## Document:
=-=-=-=-=

A blog named for a Simon Armitage poem. It can be found here.
“My party piece:
I strike, then from the moment when the matchstick
conjures up its light, to when the brightness moves
beyond its means, and dies, I say the story
of my life –
dates and places, torches I carried,
a cast of names and faces, those
who showed me love, or came close,
the changes I made, the lessons I learnt –
then somehow still find time to stall and blush
before I’m bitten by the flame, and burnt.
A warning, though, to anyone nursing
an ounce of sadness, anyone alone:
don’t try this on your own; it’s dangerous,
madness.”
I found this poem, also by dear Simon, on a random site as I looked for I am Very Bothered. I love this poem. It’s so muchly what I feel so often – the desperate longing to be anywhere but here. The horrible tedium that has to be propelled with sick rhythm; strike a match, watch it burn. Strike, burn, die.
I love it.
What I wanted to say I was very bothered about is that I’m not allowed to sit downstairs in the hotel. Not because of any actual “don’t go down there” statement, but because Cathy can’t sleep with me gone. She’s terrified that I’m going to either get stolen, murdered or go back to some guys hotel room. Not bloody likely, now, is it? So far the only guy I’ve talked to this whole trip is Eric, who is considerably older than me and – while very attractive – granted me the strangest sense of freedom yesterday when we talked without hitting on each other. It was completely platonic and I managed to keep up the small talk, to keep conversation flowing smoothly ( which was also facillitated by our chemistry in conversation ) and to just talk to this person I barely knew. It was a beautiful thing. And it made me feel good about myself because I realized ( as I do from time to time ) that I don’t need to sell myself for people to be attracted ( in a platonic way ) to me. I can – possibly, at some point – just have friends. Without benefits. Just friends.
Ah, my difficulties do go on…
But I was looking forward very much to another night filled with conversation and happiness and no sleep.

=-=-=-=-=

## Problems to solve:
1. Repeat the part of the blog post starting at "A blog named" and ending at "flame, and burnt.".
2. According to the blog post, who is the only guy the writer has talked to on this trip?

## Recorded information:
=-=-=-=-=

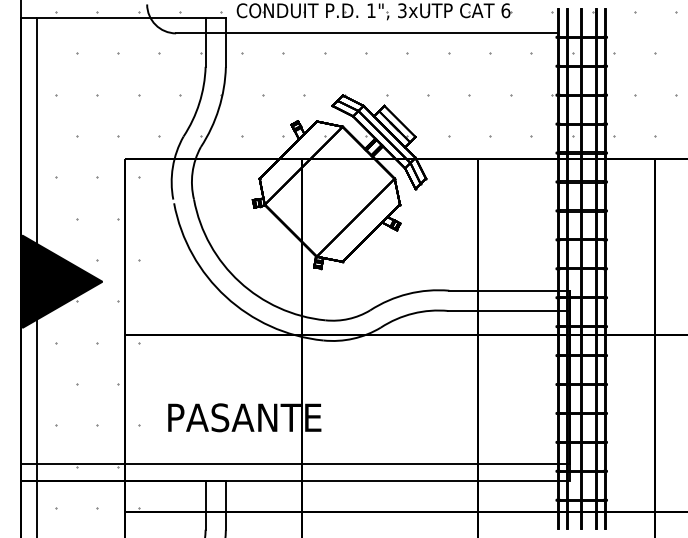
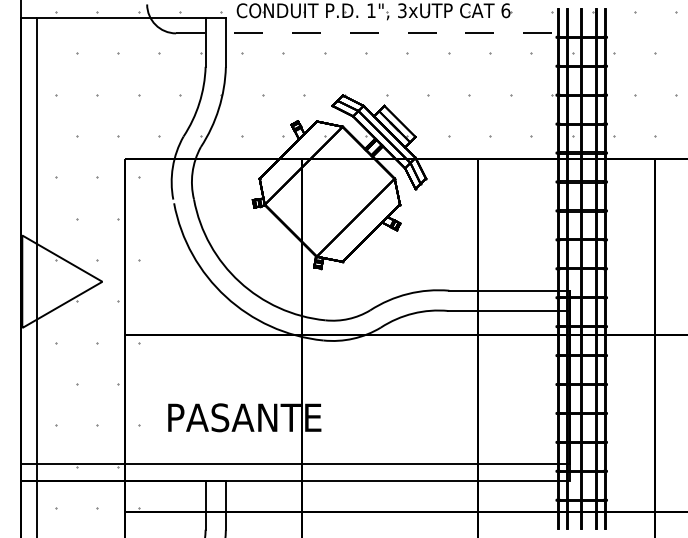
line at (366, 33): solid -> dashed
fill at (62, 281): present -> none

=-=-=-=-=

## Responses in order:
1.
A blog named for a Simon Armitage poem. It can be found here.
“My party piece:
I strike, then from the moment when the matchstick
conjures up its light, to when the brightness moves
beyond its means, and dies, I say the story
of my life –
dates and places, torches I carried,
a cast of names and faces, those
who showed me love, or came close,
the changes I made, the lessons I learnt –
then somehow still find time to stall and blush
before I’m bitten by the flame, and burnt.

2. Eric